FelixKrueger / Bismark

A tool to map bisulfite converted sequence reads and determine cytosine methylation states
http://felixkrueger.github.io/Bismark/
GNU General Public License v3.0
381 stars 101 forks source link

Getting strand information from/for bedGraph/coverage files #700

Open jonasbucherETH opened 3 days ago

jonasbucherETH commented 3 days ago

Is there a straightforward way to get strand information for the bedGraph or coverage files produced by Bismark, without generating a genome-wide cytosine report? I would like to avoid that for runtime reasons, as I don't need the genome-wide report for further analysis. I have been trying to figure out a way with bedtools by using the respective bam file, but I was wondering if there is a more simple solution to this.

FelixKrueger commented 3 days ago

coverage2cytosine associates strand information with the positions reported in the coverage file by going through the entire genome sequence, scanning it for Cs (in CpG context in the default mode) and testing if that position was covered in the the coverage file. This approach is reference-based and produces equivalent output between different runs (unless you use a coverage threshold > 0).
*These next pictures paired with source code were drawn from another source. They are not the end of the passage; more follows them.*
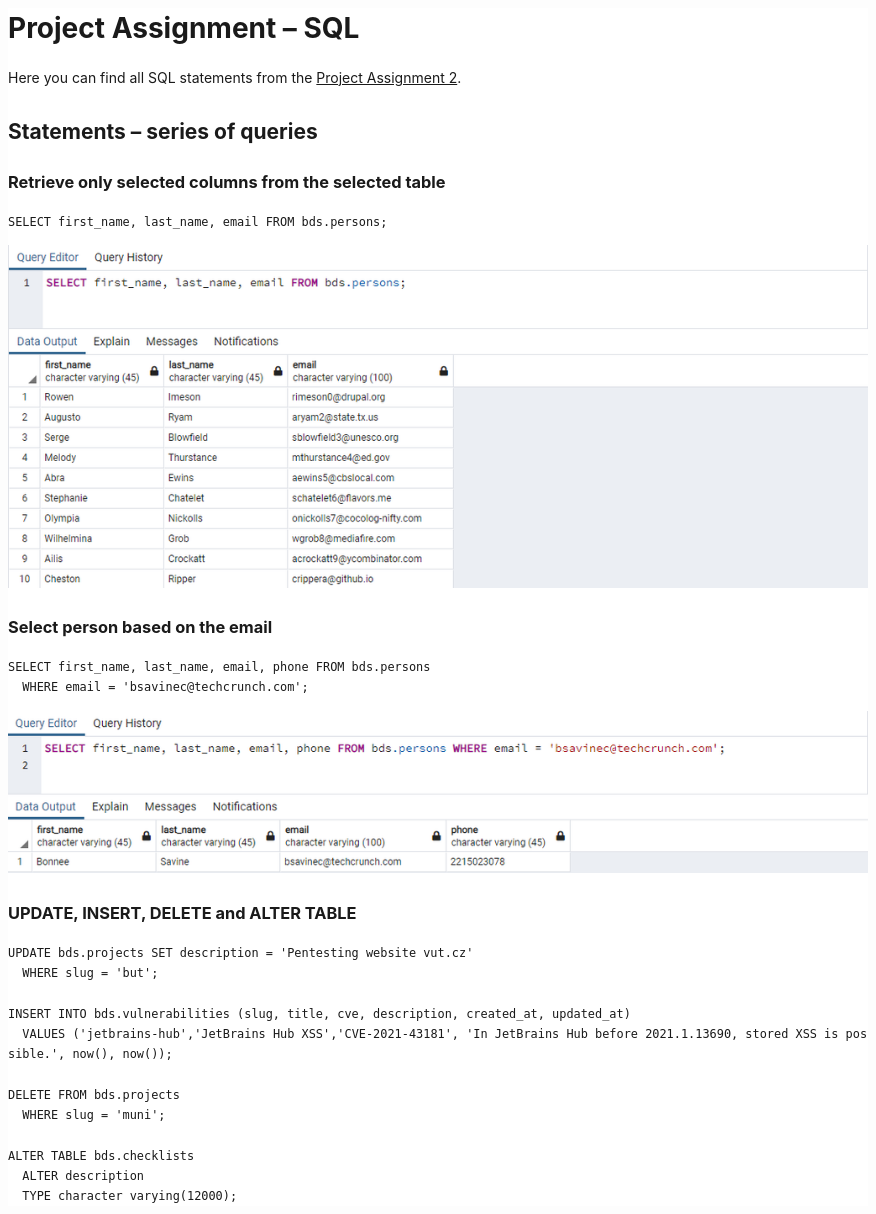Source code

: # Project Assignment – SQL

Here you can find all SQL statements from the [Project Assignment 2](./../docs/BPC_BDS_SP_Assignment_2.pdf).

## Statements – series of queries

### Retrieve only selected columns from the selected table
```
SELECT first_name, last_name, email FROM bds.persons;
```
![Statement 1](./screenshots/stmt01.png)

### Select person based on the email
```
SELECT first_name, last_name, email, phone FROM bds.persons 
  WHERE email = 'bsavinec@techcrunch.com';
```
![Statement 2](./screenshots/stmt02.png)

### UPDATE, INSERT, DELETE and ALTER TABLE 
```
UPDATE bds.projects SET description = 'Pentesting website vut.cz' 
  WHERE slug = 'but';

INSERT INTO bds.vulnerabilities (slug, title, cve, description, created_at, updated_at) 
  VALUES ('jetbrains-hub','JetBrains Hub XSS','CVE-2021-43181', 'In JetBrains Hub before 2021.1.13690, stored XSS is possible.', now(), now());

DELETE FROM bds.projects 
  WHERE slug = 'muni';

ALTER TABLE bds.checklists 
  ALTER description 
  TYPE character varying(12000);
```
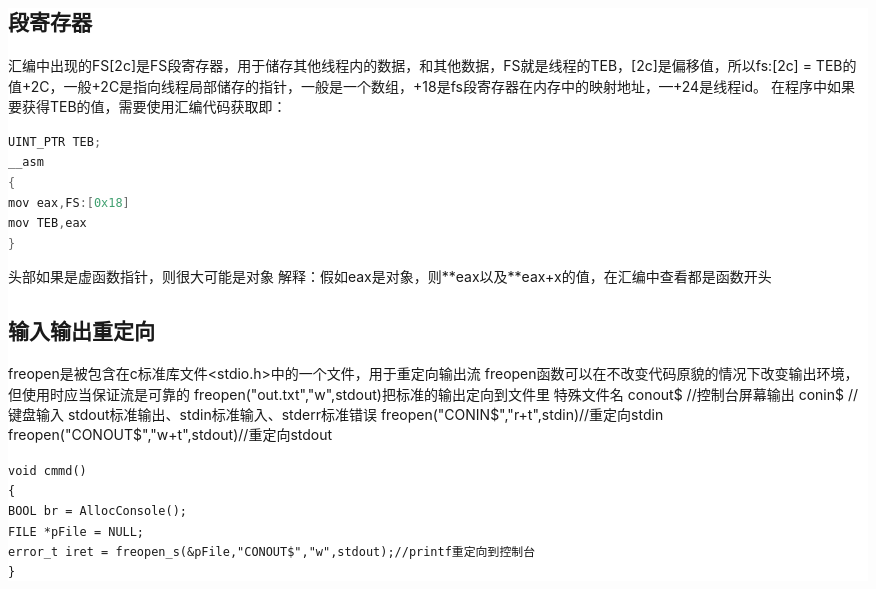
 ```C++
```

## 段寄存器

汇编中出现的FS[2c]是FS段寄存器，用于储存其他线程内的数据，和其他数据，FS就是线程的TEB，[2c]是偏移值，所以fs:[2c] = TEB的值+2C，一般+2C是指向线程局部储存的指针，一般是一个数组，+18是fs段寄存器在内存中的映射地址，—+24是线程id。
在程序中如果要获得TEB的值，需要使用汇编代码获取即：

```C++
UINT_PTR TEB;
__asm
{
mov eax,FS:[0x18]
mov TEB,eax
}
```

头部如果是虚函数指针，则很大可能是对象
解释：假如eax是对象，则**eax以及\*\*eax+x的值，在汇编中查看都是函数开头

## 输入输出重定向


freopen是被包含在c标准库文件<stdio.h>中的一个文件，用于重定向输出流
freopen函数可以在不改变代码原貌的情况下改变输出环境，但使用时应当保证流是可靠的
freopen("out.txt","w",stdout)把标准的输出定向到文件里
特殊文件名
conout$ //控制台屏幕输出
conin$  //键盘输入
stdout标准输出、stdin标准输入、stderr标准错误
freopen("CONIN$","r+t",stdin)//重定向stdin
freopen("CONOUT$","w+t",stdout)//重定向stdout
```
void cmmd()
{
BOOL br = AllocConsole();
FILE *pFile = NULL;
error_t iret = freopen_s(&pFile,"CONOUT$","w",stdout);//printf重定向到控制台
}
```
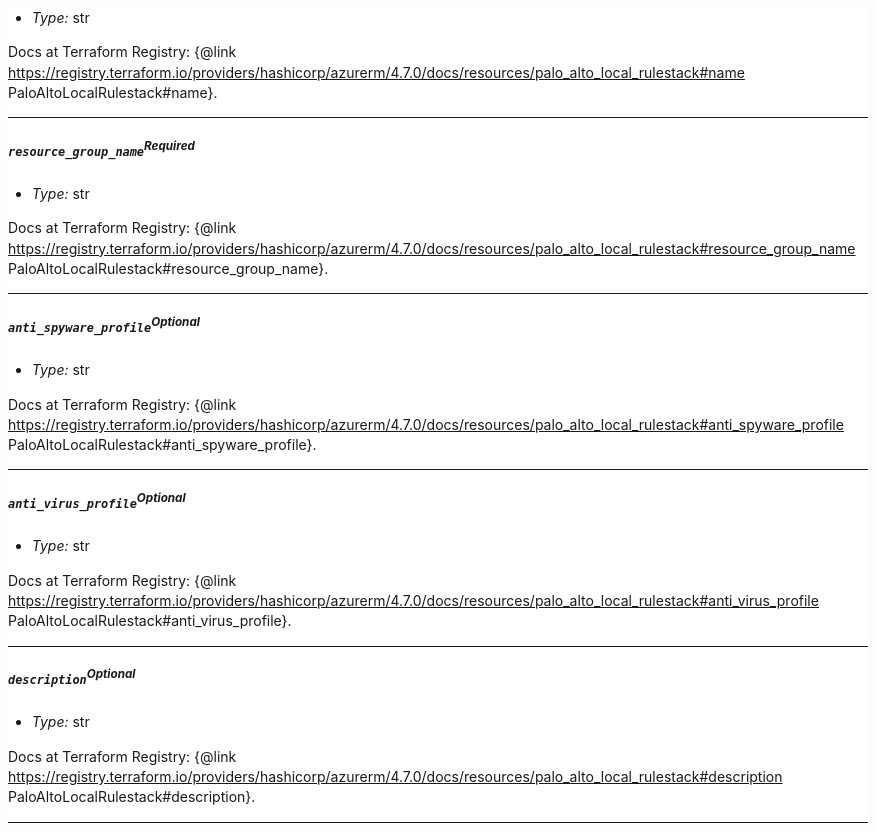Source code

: - *Type:* str

Docs at Terraform Registry: {@link https://registry.terraform.io/providers/hashicorp/azurerm/4.7.0/docs/resources/palo_alto_local_rulestack#name PaloAltoLocalRulestack#name}.

---

##### `resource_group_name`<sup>Required</sup> <a name="resource_group_name" id="@cdktf/provider-azurerm.paloAltoLocalRulestack.PaloAltoLocalRulestack.Initializer.parameter.resourceGroupName"></a>

- *Type:* str

Docs at Terraform Registry: {@link https://registry.terraform.io/providers/hashicorp/azurerm/4.7.0/docs/resources/palo_alto_local_rulestack#resource_group_name PaloAltoLocalRulestack#resource_group_name}.

---

##### `anti_spyware_profile`<sup>Optional</sup> <a name="anti_spyware_profile" id="@cdktf/provider-azurerm.paloAltoLocalRulestack.PaloAltoLocalRulestack.Initializer.parameter.antiSpywareProfile"></a>

- *Type:* str

Docs at Terraform Registry: {@link https://registry.terraform.io/providers/hashicorp/azurerm/4.7.0/docs/resources/palo_alto_local_rulestack#anti_spyware_profile PaloAltoLocalRulestack#anti_spyware_profile}.

---

##### `anti_virus_profile`<sup>Optional</sup> <a name="anti_virus_profile" id="@cdktf/provider-azurerm.paloAltoLocalRulestack.PaloAltoLocalRulestack.Initializer.parameter.antiVirusProfile"></a>

- *Type:* str

Docs at Terraform Registry: {@link https://registry.terraform.io/providers/hashicorp/azurerm/4.7.0/docs/resources/palo_alto_local_rulestack#anti_virus_profile PaloAltoLocalRulestack#anti_virus_profile}.

---

##### `description`<sup>Optional</sup> <a name="description" id="@cdktf/provider-azurerm.paloAltoLocalRulestack.PaloAltoLocalRulestack.Initializer.parameter.description"></a>

- *Type:* str

Docs at Terraform Registry: {@link https://registry.terraform.io/providers/hashicorp/azurerm/4.7.0/docs/resources/palo_alto_local_rulestack#description PaloAltoLocalRulestack#description}.

---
Another option could be to scan the coverage file directly, and check if a reported position is a C (+ strand) or G (- strand), however there is currently no option go down this route (it might be a fairly straight forward task for ChatGPT though?). The downside of such an approach is that the output file is different for each sample, and since it is not strictly reference genome based it doesn't have a cytosine context check in place; as a result you may include a certain number of context differences in the output file.